To complete her thesis, van Schaik followed a path different from the typical M.D.-Ph.D. timeline. After two years each at medical and graduate school respectively, she returned for a third year of clinical work at the medical school. Most recently, she pursued research for her dissertation for three years and then completed a fourth year of medical school.
This spring, across less than two weeks, van Schaik will defend an honors thesis at the medical school and her dissertation at GSAS.
“I’m very grateful that Harvard has allowed me to pursue a combined course of study, which is not possible to do at many places,” van Schaik said. “The administration at GSAS and the Medical School allowed me to move back and forth between programs because I wanted a truly integrated course of study.”
Walensky said managing the humanities, social sciences, and natural sciences tracks has been challenging during his time as director.
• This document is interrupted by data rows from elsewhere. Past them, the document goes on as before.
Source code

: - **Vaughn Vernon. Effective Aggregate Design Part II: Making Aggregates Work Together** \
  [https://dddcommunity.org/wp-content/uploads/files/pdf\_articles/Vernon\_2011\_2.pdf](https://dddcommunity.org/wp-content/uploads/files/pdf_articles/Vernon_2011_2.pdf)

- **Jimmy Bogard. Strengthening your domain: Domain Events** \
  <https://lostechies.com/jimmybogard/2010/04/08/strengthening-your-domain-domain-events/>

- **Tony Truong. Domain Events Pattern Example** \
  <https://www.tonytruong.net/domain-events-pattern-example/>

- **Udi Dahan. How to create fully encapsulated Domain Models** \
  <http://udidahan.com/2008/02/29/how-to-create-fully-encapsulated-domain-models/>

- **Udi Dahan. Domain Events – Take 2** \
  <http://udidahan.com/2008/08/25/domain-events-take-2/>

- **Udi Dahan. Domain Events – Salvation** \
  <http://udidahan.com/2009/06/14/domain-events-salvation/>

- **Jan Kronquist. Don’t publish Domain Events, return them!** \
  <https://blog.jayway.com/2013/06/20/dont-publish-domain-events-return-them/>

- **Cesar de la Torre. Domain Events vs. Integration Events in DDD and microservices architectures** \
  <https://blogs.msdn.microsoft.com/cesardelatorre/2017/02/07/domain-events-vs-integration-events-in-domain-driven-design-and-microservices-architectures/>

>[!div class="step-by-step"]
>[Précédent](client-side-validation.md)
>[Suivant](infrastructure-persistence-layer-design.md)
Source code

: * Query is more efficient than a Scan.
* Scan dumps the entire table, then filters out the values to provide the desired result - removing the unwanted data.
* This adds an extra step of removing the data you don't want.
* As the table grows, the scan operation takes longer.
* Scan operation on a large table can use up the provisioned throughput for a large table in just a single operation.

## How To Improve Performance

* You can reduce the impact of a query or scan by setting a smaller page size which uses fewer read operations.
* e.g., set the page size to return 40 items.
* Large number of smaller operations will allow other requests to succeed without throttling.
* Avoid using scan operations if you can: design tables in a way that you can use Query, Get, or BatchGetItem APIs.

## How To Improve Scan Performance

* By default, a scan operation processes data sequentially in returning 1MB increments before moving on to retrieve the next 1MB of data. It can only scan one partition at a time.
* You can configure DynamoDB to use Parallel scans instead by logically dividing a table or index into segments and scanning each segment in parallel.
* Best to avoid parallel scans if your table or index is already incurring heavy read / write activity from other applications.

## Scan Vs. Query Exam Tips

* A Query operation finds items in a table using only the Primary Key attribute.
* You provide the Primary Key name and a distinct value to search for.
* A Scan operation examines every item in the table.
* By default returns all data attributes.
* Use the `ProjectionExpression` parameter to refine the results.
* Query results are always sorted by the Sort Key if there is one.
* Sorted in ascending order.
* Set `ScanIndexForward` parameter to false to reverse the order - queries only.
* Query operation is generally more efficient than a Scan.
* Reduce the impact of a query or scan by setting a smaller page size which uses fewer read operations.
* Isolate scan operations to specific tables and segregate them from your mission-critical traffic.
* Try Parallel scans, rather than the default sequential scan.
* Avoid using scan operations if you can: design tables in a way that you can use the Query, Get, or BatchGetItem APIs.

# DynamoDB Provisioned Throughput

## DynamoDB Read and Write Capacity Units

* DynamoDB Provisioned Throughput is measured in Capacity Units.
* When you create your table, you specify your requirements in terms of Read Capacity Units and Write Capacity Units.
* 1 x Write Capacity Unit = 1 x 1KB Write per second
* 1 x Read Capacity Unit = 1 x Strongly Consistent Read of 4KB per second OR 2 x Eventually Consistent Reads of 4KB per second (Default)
“One of the things we worked really hard on in the past couple of years is to streamline that,” he said. “So not only do our basic science students get accepted up front through one application process—now, nearly all social science students have the benefit of that as well.”
Walensky said van Schaik’s path typifies the broad academic possibilities available through Harvard's program.
“She’s broken down a lot of barriers, from radiology, to classics, to religion. She’s forged her own path, and she’s the poster child for what’s unique about Harvard,” he said.
This article has been revised to reflect the following correction:
CORRECTION: April 10, 2018
A previous version of this article indicated that Katherine D. van Schaik ’08 will graduate with her M.D. and a Ph.D. in Classics next year. In fact, as was noted elsewhere correctly in the story, she will graduate with her M.D. and Ph.D. this year.